## EXERCISE DESCRIPTION
Throughout the entries below, report every line where "exhaustive" is found.

## DATA TO EXAMINE
- Opening Delimiter -

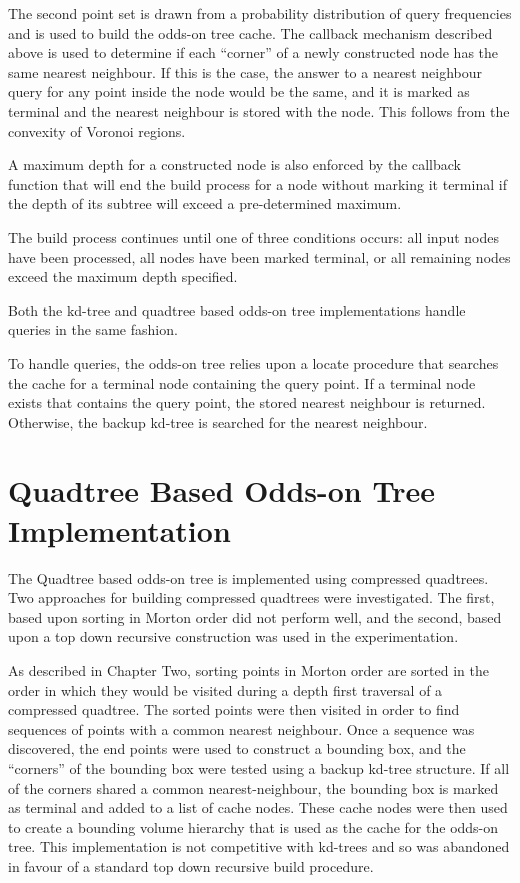 \documentclass[mcs]{scsthesis}
\begin{document}
The second point set is drawn from a probability distribution of query
frequencies and is used to build the odds-on tree cache. The callback mechanism
described above is used to determine if each ``corner'' of a newly constructed
node has the same nearest neighbour. If this is the case, the answer to a
nearest neighbour query for any point inside the node would be the same, and it
is marked as terminal and the nearest neighbour is stored with the node. This
follows from the convexity of Voronoi regions.

A maximum depth for a constructed node is also enforced by the callback
function that will end the build process for a node without marking it
terminal if the depth of its subtree will exceed a pre-determined maximum.

The build process continues until one of three conditions occurs: all input nodes
have been processed, all nodes have been marked terminal, or all remaining nodes
exceed the maximum depth specified.

Both the kd-tree and quadtree based odds-on tree implementations handle queries
in the same fashion.

To handle queries, the odds-on tree relies upon a locate procedure that searches
the cache for a terminal node containing the query point. If a terminal node
exists that contains the query point, the stored nearest neighbour is returned.
Otherwise, the backup kd-tree is searched for the nearest neighbour.

\section{Quadtree Based Odds-on Tree Implementation}

The Quadtree based odds-on tree is implemented using compressed quadtrees. Two
approaches for building compressed quadtrees were investigated. The first,
based upon sorting in Morton order did not perform well, and the second, based
upon a top down recursive construction was used in the experimentation.

As described in Chapter Two, sorting points in Morton order are sorted in the
order in which they would be visited during a depth first traversal of a
compressed quadtree. The sorted points were then visited in order to find
sequences of points with a common nearest neighbour. Once a sequence was
discovered, the end points were used to construct a bounding box, and the
``corners'' of the bounding box were tested using a backup kd-tree structure.
If all of the corners shared a common nearest-neighbour, the bounding box is
marked as terminal and added to a list of cache nodes. These cache nodes were
then used to create a bounding volume hierarchy that is used as the cache for
the odds-on tree. This implementation is not competitive with kd-trees and so
was abandoned in favour of a standard top down recursive build procedure.
\end{document}
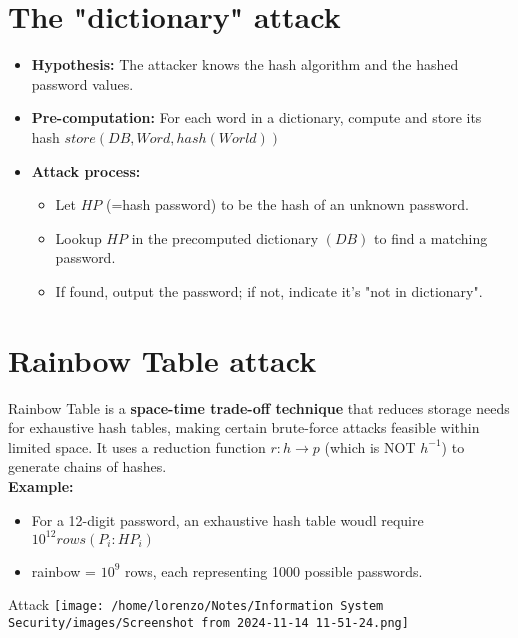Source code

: \section{The "dictionary" attack}
\begin{itemize}
    \item \textbf{Hypothesis:} The attacker knows the hash algorithm and the hashed password values.
    \item \textbf{Pre-computation:} For each word in a dictionary, compute and store its hash \(store(DB,Word,hash(World))\)
    \item \textbf{Attack process:}
    \begin{itemize}
        \item Let \(HP\) (=hash password) to be the hash of an unknown password.
        \item Lookup \(HP\) in the precomputed dictionary \((DB)\) to find a matching password.
        \item If found, output the password; if not, indicate it's "not in dictionary".
    \end{itemize}
\end{itemize}

\section{Rainbow Table attack}
Rainbow Table is a \textbf{space-time trade-off technique} that reduces storage needs for exhaustive hash tables, making certain brute-force attacks feasible within limited space.
It uses a reduction function \(r:h \rightarrow p\) (which is NOT \(h^{-1}\)) to generate chains of hashes.
\\ \textbf{Example:}
\begin{itemize}
    \item For a 12-digit password, an exhaustive hash table woudl require \(10^{12}rows(P_i:HP_i)\) 
    \item rainbow = \(10^9\) rows, each representing 1000 possible passwords.
\end{itemize}

\begin{center}
\begin{minipage}{0.5\textwidth}
    \begin{quotebox}[colframe=blue!10!white, colback=blue!5!white]{Attack}
        \centering
        \texttt{[image: /home/lorenzo/Notes/Information System Security/images/Screenshot from 2024-11-14 11-51-24.png]}
\end{quotebox}
\end{minipage}
\end{center}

- Closing Delimiter -

## RESPONSE TO THE TASK
Rainbow Table is a \textbf{space-time trade-off technique} that reduces storage needs for exhaustive hash tables, making certain brute-force attacks feasible within limited space.
    \item For a 12-digit password, an exhaustive hash table woudl require \(10^{12}rows(P_i:HP_i)\) 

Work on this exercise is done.